[Provided records — start]

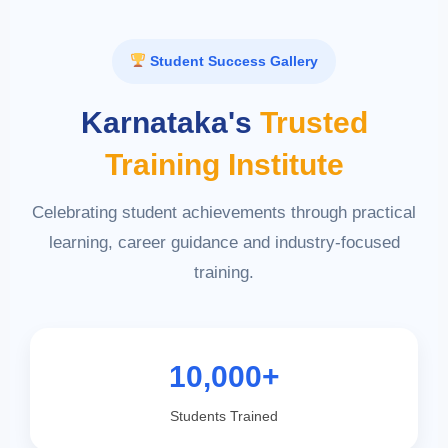
Student Success Gallery
Karnataka's
Trusted
Training Institute
Celebrating student achievements through practical
learning, career guidance and industry-focused
training.
10,000+
Students Trained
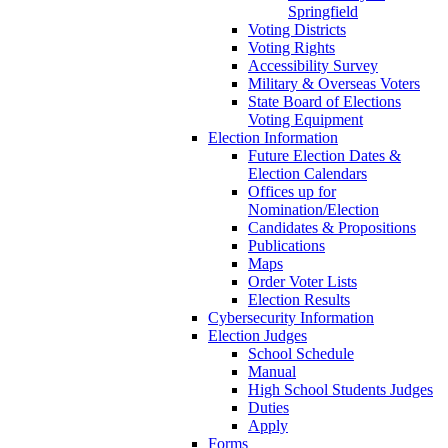
Springfield
Voting Districts
Voting Rights
Accessibility Survey
Military & Overseas Voters
State Board of Elections
Voting Equipment
Election Information
Future Election Dates &
Election Calendars
Offices up for
Nomination/Election
Candidates & Propositions
Publications
Maps
Order Voter Lists
Election Results
Cybersecurity Information
Election Judges
School Schedule
Manual
High School Students Judges
Duties
Apply
Forms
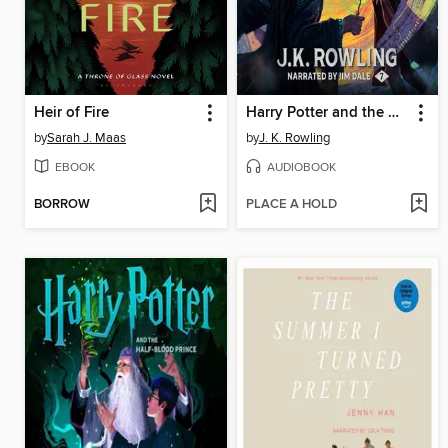
Heir of Fire
Harry Potter and the Deathly Hallows
by
Sarah J. Maas
by
J. K. Rowling
EBOOK
AUDIOBOOK
BORROW
PLACE A HOLD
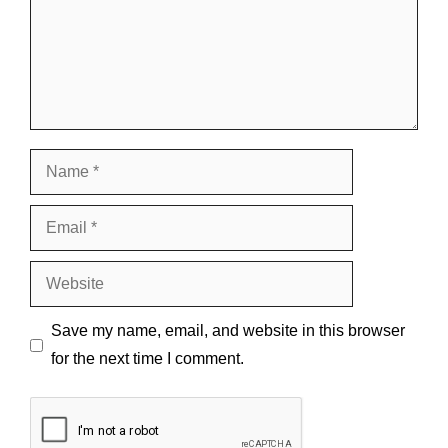
Name
Email
Website
Save my name, email, and website in this browser
for the next time I comment.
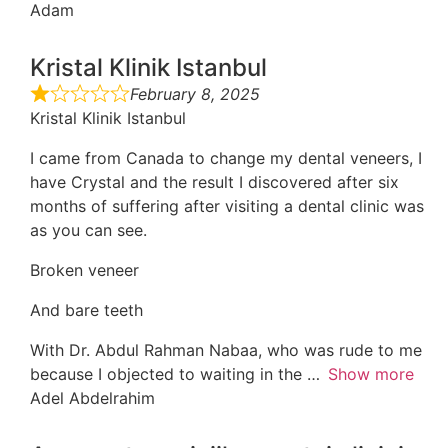
Adam
Kristal Klinik Istanbul
February 8, 2025
Kristal Klinik Istanbul
I came from Canada to change my dental veneers, I
have Crystal and the result I discovered after six
months of suffering after visiting a dental clinic was
as you can see.
Broken veneer
And bare teeth
With Dr. Abdul Rahman Nabaa, who was rude to me
because I objected to waiting in the
Show more
Adel Abdelrahim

[Provided records — finish]

#### Assignment:
The copy must match every line of the data exactly and contain no pictures.

#### Result of this task:
Student Success Gallery
Karnataka's
Trusted
Training Institute
Celebrating student achievements through practical
learning, career guidance and industry-focused
training.
10,000+
Students Trained
Springfield
Voting Districts
Voting Rights
Accessibility Survey
Military & Overseas Voters
State Board of Elections
Voting Equipment
Election Information
Future Election Dates &
Election Calendars
Offices up for
Nomination/Election
Candidates & Propositions
Publications
Maps
Order Voter Lists
Election Results
Cybersecurity Information
Election Judges
School Schedule
Manual
High School Students Judges
Duties
Apply
Forms
Heir of Fire
Harry Potter and the Deathly Hallows
by
Sarah J. Maas
by
J. K. Rowling
EBOOK
AUDIOBOOK
BORROW
PLACE A HOLD
Name
Email
Website
Save my name, email, and website in this browser
for the next time I comment.
Adam
Kristal Klinik Istanbul
February 8, 2025
Kristal Klinik Istanbul
I came from Canada to change my dental veneers, I
have Crystal and the result I discovered after six
months of suffering after visiting a dental clinic was
as you can see.
Broken veneer
And bare teeth
With Dr. Abdul Rahman Nabaa, who was rude to me
because I objected to waiting in the
Show more
Adel Abdelrahim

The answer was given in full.